Conceito

Acções que seriam consideradas injustas ou moralmente inadmissíveis quando praticadas por um indivíduo ou uma organização não-governamental não deviam ser moralmente admissíveis quando praticadas pelo Estado.

Por que deve o Estado ter um estatuto moral especial?

As ideias e as circunstâncias estão interligadas na definição do mundo moderno. O mercantilismo e a política industrial de Estados "sábios" e "benevolentes" que escolhiam os vencedores não conseguiram melhorar a vida das pessoas, de uma forma decisiva, nestes Estados imperialistas e proteccionistas do passado.

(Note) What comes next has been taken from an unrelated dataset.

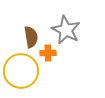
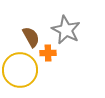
brown semicircle: rotated 20 degrees counterclockwise
yellow circle: moved 1 px left, 1 px up
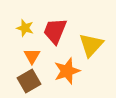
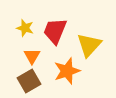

A injustiça da escravatura, a matança de estrangeiros, o queimar "bruxas", o conformismo religioso, a tortura, o despotismo, são actualmente questões morais óbvias, mas durante séculos foram aceitáveis. Todas estas ideias estavam erradas.

Há uma tendência geral para que as ideias certas vençam no longo prazo e as forças da racionalidade tendem a superar as forças do preconceito. Pensar de outra maneira é um sintoma de miopia histórica. Se pressupostos morais errados ainda prevalecem em alguns casos, não devemos subestimar o poder duradouro e intacto de uma verdade elementar. Provavelmente as gerações futuras olharão para trás e perguntarão como foi possível não vermos a injustiça de algumas das ideias que prevalecem actualmente.

O Contraditório Think Tank oferece uma perspectiva libertária distintiva do nosso mundo através do WLI. O WLI tem uma abordagem única sobre uma abrangente lista de 166 factores, documentados pela primeira vez de forma exaustiva e sistemática. O WLI reúne e analisa dados para 159 países utilizando um conceito e metodologia inovadores, que permitem a visualização da generalizada violação de direitos prima facie pelos Estados.

Metodologia

O WLI utiliza uma metodologia que mede as distâncias entre os resultados de cada país e o ponto ideal: a "Libertopia". Quanto maior for a violação dos direitos prima facie num determinado país, maior será a distância até ao óptimo.

O conceito de proximidade implica uma métrica e o WLI usa a distância Euclidiana. O WLI usa uma escala de 0 a 10, onde a "Libertopia" representa um 10 (mais liberdade) e as piores violações um 0 (menos liberdade).

O WLI adopta a distância Euclidiana como métrica pelas seguintes razões:

• É intuitiva;
• Penaliza mais os países onde as violações de direitos individuais são mais graves;
• Diferencia entre violações extremamente graves e violações menos graves;
• Não parte de quaisquer pressupostos sobre a importância de cada factor, uma vez que todos os factores têm o mesmo peso; e
• Apresenta resultados robustos.

Libertarianismo

O libertarianismo é uma filosofia que defende um Estado mínimo, ou, em casos extremos, a inexistência de Estado, segundo o qual o Estado não deve fazer mais do que proteger os direitos dos indivíduos, evitando ele próprio violar esses direitos.

Em vez de apoiar o comportamento dos Estados que de outra forma seriam consideradas violações dos direitos individuais, o WLI é construído no pressuposto de que as restrições morais que se aplicam a outros agentes também se aplicam ao Estado. Simultaneamente, o WLI defende uma abordagem libertária modesta, uma vez que rejeita a natureza controversa de algumas teorias libertárias. Por exemplo, o WLI recusa o egoísmo ético de Ayn Rand; o absolutismo dos direitos individuais de Nozick; ou o contractualismo adoptado por Narveson.

O WLI assenta sobre três ideias gerais, propostas pelo filósofo Michael Huemer:

• O princípio de não agressão numa ética interpessoal. Os indivíduos não devem exercer coerção sobre os outros, por exemplo, atacar, matar, roubar, defraudar, excepto em algumas circunstâncias especiais;
• O reconhecimento da natureza coerciva do Estado. Quando o Estado promulga uma lei, a lei é geralmente apoiada por uma ameaça de punição, a qual é por sua vez apoiada por ameaças credíveis de uso de força física dirigida contra aqueles que desobedecerem ao Estado; e
• O cepticismo em relação à autoridade política. O Estado não pode fazer o que seria errado qualquer pessoa ou organização não-governamental fazer.

Estas três ideias exigem uma filosofia política libertária e todas elas seriam condenadas se fossem praticadas por indivíduos ou organizações não-governamentais. Portanto, a não ser que concedamos ao Estado alguma isenção especial relativamente aos constrangimentos morais comuns, devemos condenar todas as acções do Estado que violam estes princípios, excepto aquelas acções praticadas em circunstâncias especiais.